▶ _Information supplied_
■ ■ ■ ■

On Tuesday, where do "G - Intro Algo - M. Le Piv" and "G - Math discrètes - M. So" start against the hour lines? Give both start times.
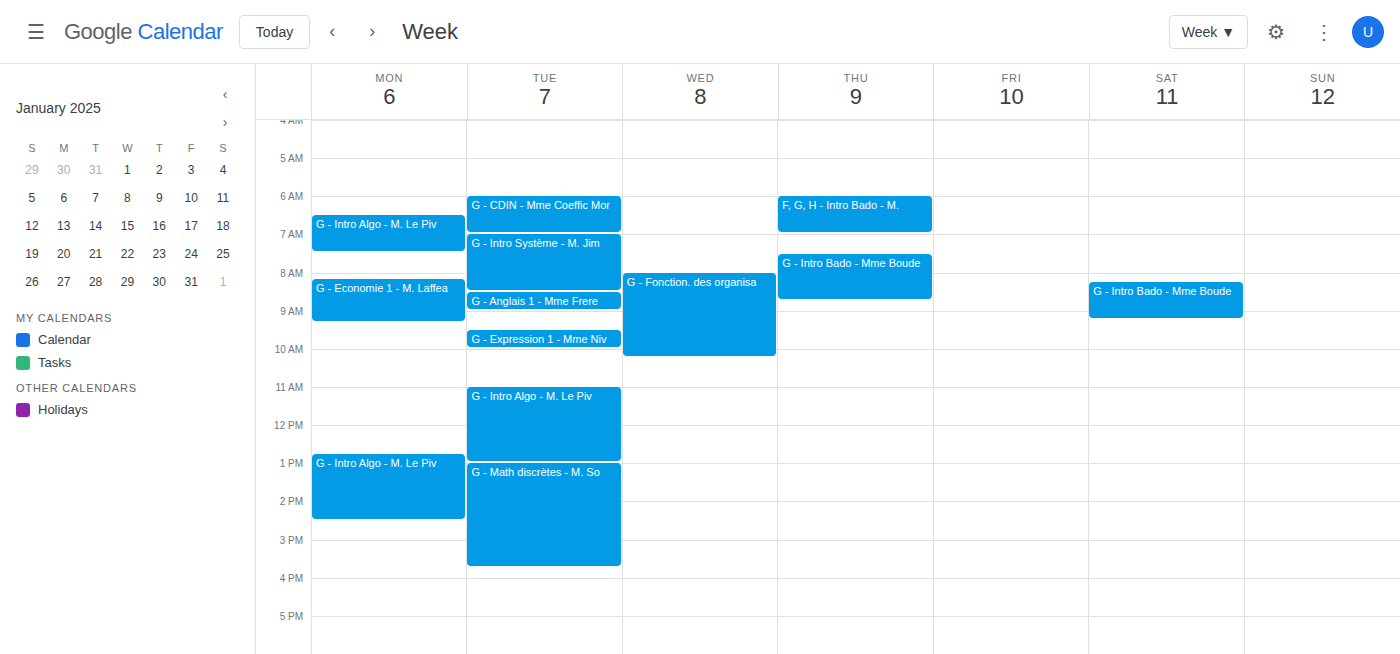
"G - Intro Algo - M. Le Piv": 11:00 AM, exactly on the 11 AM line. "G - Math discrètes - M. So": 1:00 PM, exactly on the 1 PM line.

■ ■ ■ ■

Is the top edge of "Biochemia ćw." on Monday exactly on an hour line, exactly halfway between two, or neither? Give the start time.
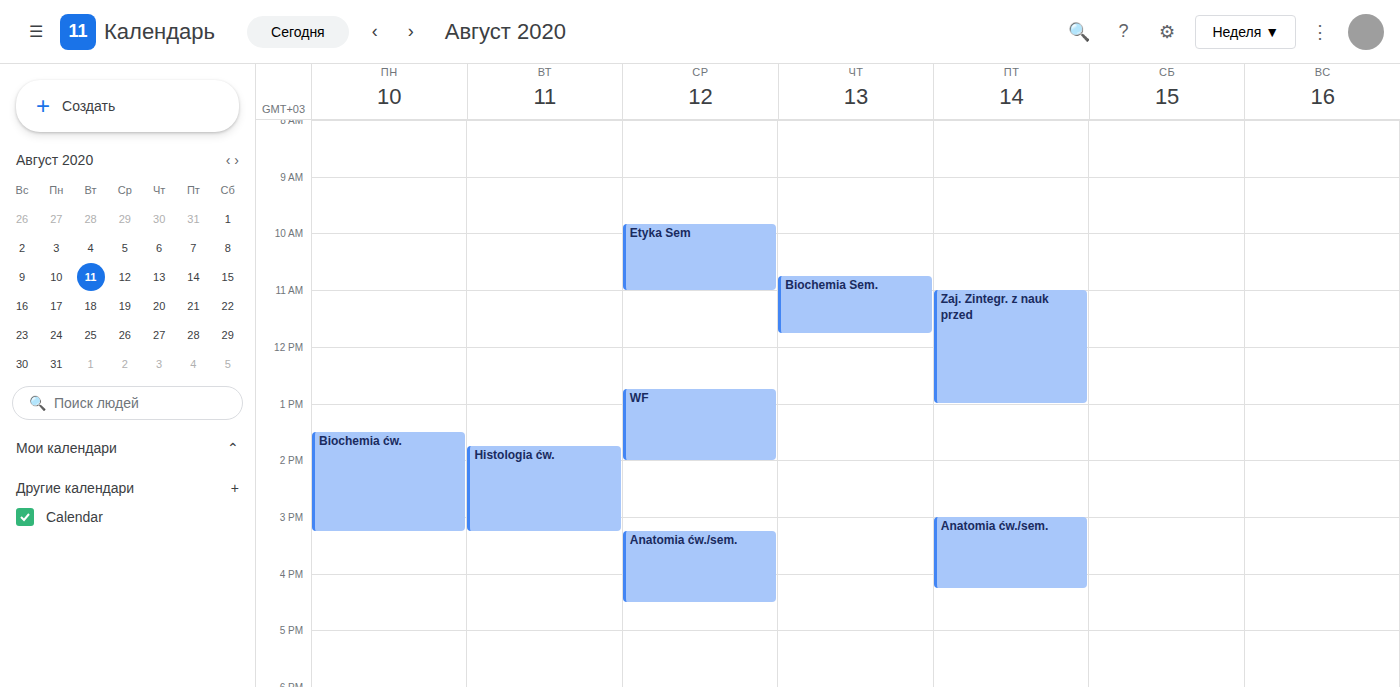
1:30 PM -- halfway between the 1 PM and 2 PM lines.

■ ■ ■ ■

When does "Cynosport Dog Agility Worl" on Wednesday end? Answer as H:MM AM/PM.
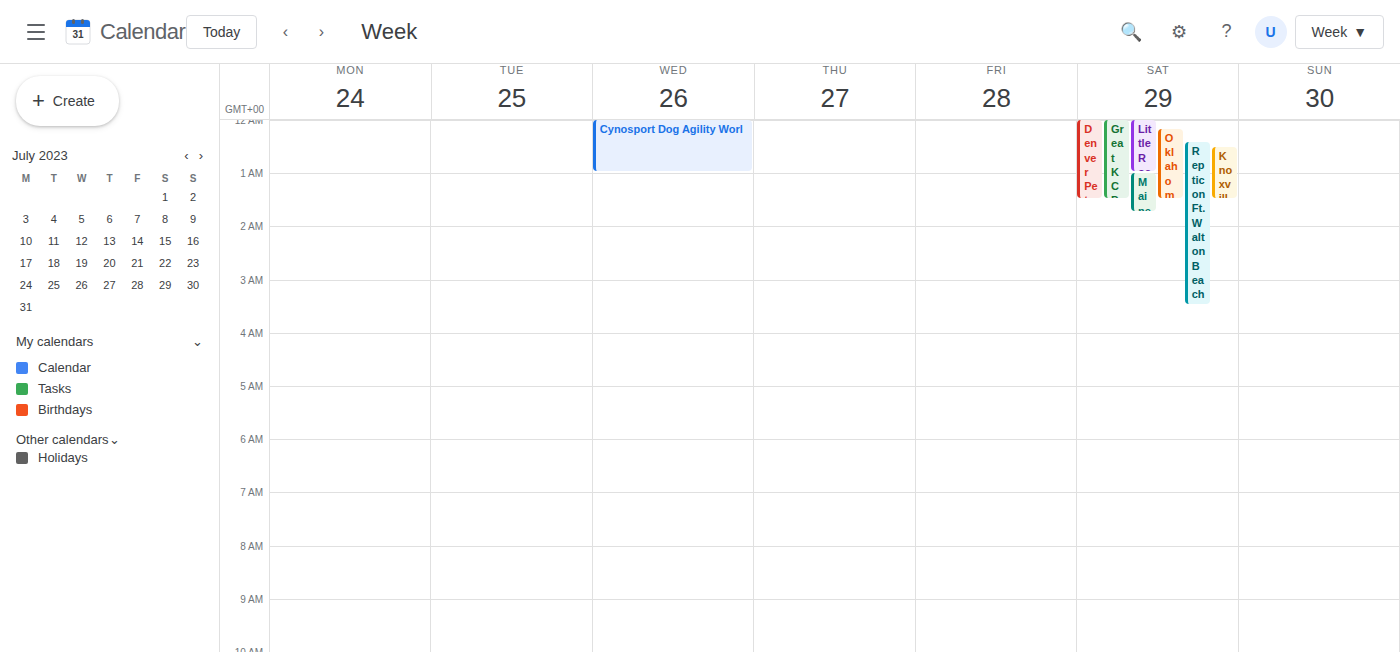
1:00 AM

■ ■ ■ ■

▶ _Exercise task_
Change "Monday" to "Thursday" in everything from the line containing "Is the top edge" down to the line containing "1:30 PM -- halfway", leaving the rest of those lines as they are. Give back only those lines and leave out the pictures.

▶ _Written response_
Is the top edge of "Biochemia ćw." on Thursday exactly on an hour line, exactly halfway between two, or neither? Give the start time.
1:30 PM -- halfway between the 1 PM and 2 PM lines.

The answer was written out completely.